The North's victory in the Civil War sealed the demise of that confederation and marked the start of an era of swift federalization. "What transpired in Richmond, Columbia, or Baton Rouge, indeed in Albany, Topeka, or Sacramento, now mattered far less than what politicians decided on Capitol Hill; Americans must go to Washington to be in the swim," wrote histroian Constance Green. Thus, Washington's winter social season quickly became the most important one in the nation, one that was not to be missed. and society and government soon became the city's only primary products, for while commerce and industry thrived in New York, Philadelphia, and Baltimore, it faltered in Washington....

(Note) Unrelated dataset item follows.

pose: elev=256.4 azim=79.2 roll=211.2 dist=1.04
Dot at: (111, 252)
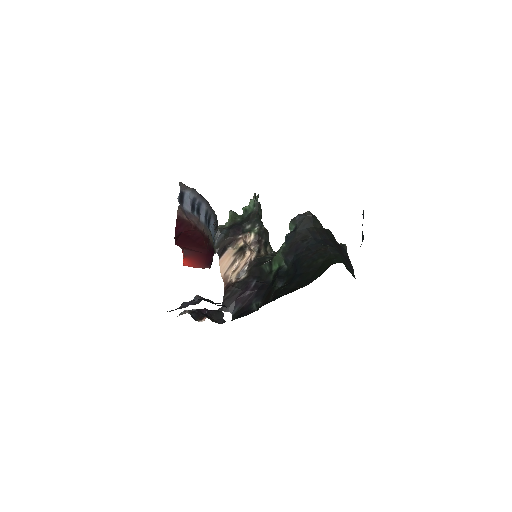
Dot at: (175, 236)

In addition to its failure to industrialize, the city proved incapable even of managing its own treasury. After its terrirtorial government went bankrupt in 1874, following several years of teetering on the brink of insolvency, the federal government took over Washington's affairs. Being run by the US promiesed residents a solvent government, but it also stripped DC of all their self-governing powers. But becoming a federal city helped inspire the only real economic boom the town was to have: real estate....

Washington in those days seemed mostly populated with bankers, generals, scientists, and schollars-- in addition of course to politicians.Wrote one late-nineteenth century visitor from England: "Compared with New York or Chicago, Washington, although it is full of commotion and energy, is a city of rest and peace. The inhabitants do not rush onward as though they were late for the train or the post, or as though the dinner hour being past they were anxious to appease an irritable wife." Wrote another, "It looks a sort of place nobody has to work for his living, or, at any rate, not hard."

And we trusted our entire nation to these nonindustrious, spendthrift people?